### DOCUMENT SEGMENT ###

By the way, I have some more info about the Pilot Whale (and also another new one, the Sea Lion.

The 6-chip LED is in fact the Osram Ostar Lighting LED. Bin code QY-GS and color temp 5700-8000k. 

Both lights have 2 models, tactical and diving. Tactical should be available around June 10th and Diving around July 1st (dates aren't set in stone). The waterproofing rating is still going to be IPX-8 which means waterproof to manufacturer specs if I remember correctly, but currently they are saying 100M depth. It's still in the waterproof and corrosion testing phase however. 

Both lights also have 2 modes, default and concealed, accessible via tailcap. I don't know any more about that yet though. 

More pics:


----------



## Outdoors Fanatic (May 25, 2009)

Mjolnir said:


> Pilot whale?!?! What could possibly have caused them to name a light after a cetacean? I can deal with fox, rattlesnake, and crocodile, but _pilot whale?_ Pilot whales aren't even whales, they are dolphins! And this isn't even a dive light!
> 
> Anyways, wouldn't the beam pattern be slightly oblong shaped because of the rectangular die?


Killer Whales are also dolphins, so what's your point?


----------



## Outdoors Fanatic (May 25, 2009)

Phaserburn said:


> Is the Ostar that much brighter than an MCE or P7?


Driven to its max spec, yes it is brighter indeed.


----------



## Outdoors Fanatic (May 25, 2009)

sledhead said:


> I believe the Arcmania SF V light used a 6 die Osram. Do not recall reading about any bad beam profiles with those. Hopefully it will not be an issue.


Arcmania was not the 1st light to use an Osram OSTAR 6-Die LED, FoxFury did it earlier. (it was a bombproof flashlight made for Firefighting and SAR teams).


----------



## Mjolnir (May 25, 2009)

Outdoors Fanatic said:


> Killer Whales are also dolphins, so what's your point?


Yes, I realize that. My point was that the name is completely bizarre, and on top of that, they named it after an animal with a name that is not an accurate description of what the animal actually is. 
I'm just waiting for the "pileated woodpecker" light...


----------



## applevision (May 25, 2009)

The Hand Cannon Wars continue!

I just am getting into my M2C4 from EagleTac at ~650 lumens OTF... if this thing really can push out 1000 lumens OTF, I am getting it and skipping the Legion II!

Oh well, I presume the 1000 lumens is emitter... still, exciting stuff!!


----------



## 276 (May 25, 2009)

Even if its emitter lumens i have always wanted a light with an OSTAR 6-Die LED.


----------



## easilyled (May 26, 2009)

How does the O-star compare to the MC-E/ SSC-P7 in terms of:-

a) efficiency ie. lumens/watt. 

b) thermally. ie. junction temp. at specific currents

c) beamshot. ie. throw, ability to focus, artifacts.

I'm sure that regarding efficiency, the O-star wasn't as high as the quad-dies a few months back, though maybe things have changed?

### DATA ###

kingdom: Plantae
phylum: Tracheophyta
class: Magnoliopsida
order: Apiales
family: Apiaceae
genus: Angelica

###

### WHAT YOU WILL DO
**A)** Decide whether each statement agrees with the flashlight forum thread, giving yes or no and quoting the words that settle it: (i) the Tactical model is expected before the Diving model; (ii) the 6-chip LED has a color temperature of 5000-6000k; (iii) Arcmania was the first light to use an Osram OSTAR 6-Die LED.
**B)** Return the part of the flashlight forum thread starting at "How does the" and ending at "to focus, artifacts.", copied word for word.

### SOLUTIONS BELOW
**A)**
(i) Yes: "Tactical should be available around June 10th and Diving around July 1st"
(ii) No: "color temp 5700-8000k"
(iii) No: "Arcmania was not the 1st light to use an Osram OSTAR 6-Die LED, FoxFury did it earlier."

**B)**
How does the O-star compare to the MC-E/ SSC-P7 in terms of:-

a) efficiency ie. lumens/watt. 

b) thermally. ie. junction temp. at specific currents

c) beamshot. ie. throw, ability to focus, artifacts.